- App icon
- Developer: Square One Studios
- Publisher: WB Games
- Platform: iOS
- Release: March 16, 2011
- Genre: Action
- Mode: Single-player

= Tapper World Tour =

Tapper World Tour is a reinterpretation of the 1983 Bally Midway arcade game Tapper for iOS. Players take the role of a bartender with the goal of serving drinks and collecting empty glasses and tips from a demanding group of patrons. The game was developed by Square One Studios and published by WB Games.

==Gameplay==
In Tapper World Tour, players wander to different watering holes around the globe to serve libations to patrons. As the tender of the bar, players have three or more countertops to manage. Patrons arrive sporadically at the end of each bar slowly advancing and demanding drinks.

Customers are served by filling a mug with their drink of choice and sliding the mug towards the advancing customer. Once caught, the satisfied patron gulps his drink and heads to the end of the line. As the game progresses, customers appear more frequently, move faster along the bar, and are pushed back shorter distances after catching their drinks.

Bartenders must clear the entire lot of customers to proceed to the next level.

Tapper World Tour lets players choose between two playable bartenders: the returning Sam from the original arcade game, or his daughter Nikki, introduced for this installment. The story follows the pair traveling the globe together, with Sam showing Nikki the trade as they serve customers in each new location.

==Development==

Developer logo

Tapper World Tour was developed by Square One Studios, a US-based company, located in Phoenix, Arizona. It was founded in 2010 by Michelle Bizzarro. Tapper World Tour was the company's debut title. In Fall of 2011, Square One released two more mobile titles for iOS: The Recycler and Season Pass Football with Steve Overmyer. Another title, Shanghai Dragon Club, was in development in 2012.

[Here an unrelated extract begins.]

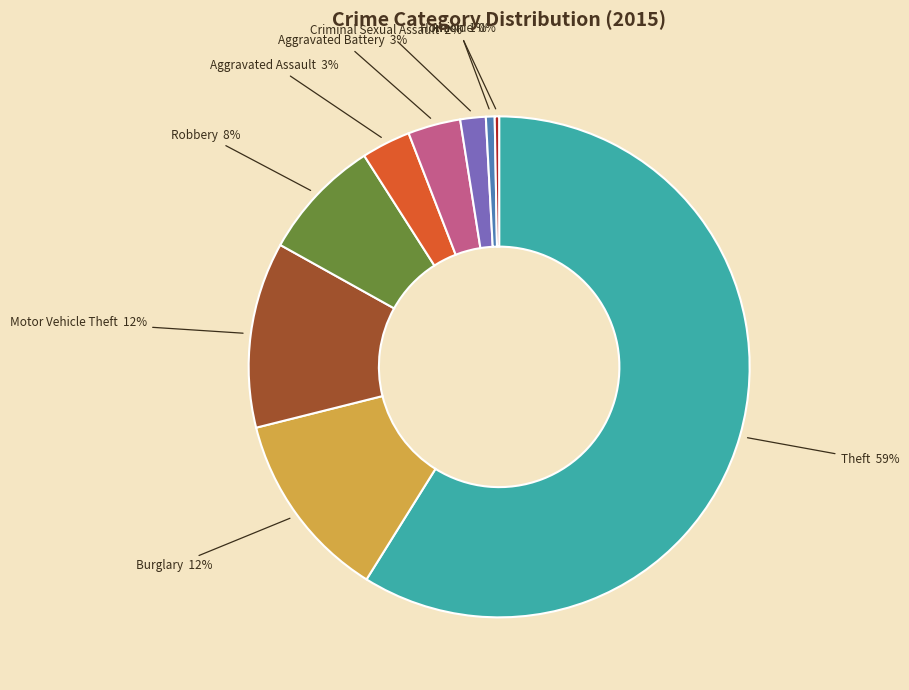

Is the sum of Homicide and Robbery greater than half?

No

Warner Bros. Digital Distribution distributed Tapper World Tour for iOS. The game was released in March 2011.

In May 2011, Square One Studios released an update for Tapper World Tour that expanded the game into Europe, adding 40 new levels. A free, ad-supported version of the game, offering a trial of the base gameplay with an option to unlock the full version, was later released in June 2011.

==Reception==
===Previews===
Preview coverage of the game has been positive. Jared Nelson of Touch Arcade said that he was eager to see new version of the original game playing on iOS.

IGN'S Levi Buchanan expressed that he was "really excited for the iOS remake from Warner Bros. because Don Bluth – the genius behind two of my favorite arcade games: Dragon's Lair and Space Ace – has been signed to do the art and animation".

IGN gave the game an 8.5 out of 10, calling it a revival of the arcade original for both longtime fans and newer players.[6] Pocketgamer rated it 8 out of 10, describing it as a strong example of arcade gameplay done well on iOS.

After the 2011 Game Developers Conference, Tapper World Tour was included in PocketGamer's "Top 10 most promising iPhone, iPod touch, and iPad games from GDC 2011" and IGN's "GDC: 5 Great iPhone and iPad Games".

===Reviews===
Tapper World Tour garnered generally positive reviews, and holds an average of 81/100 on aggregate web site Metacritic.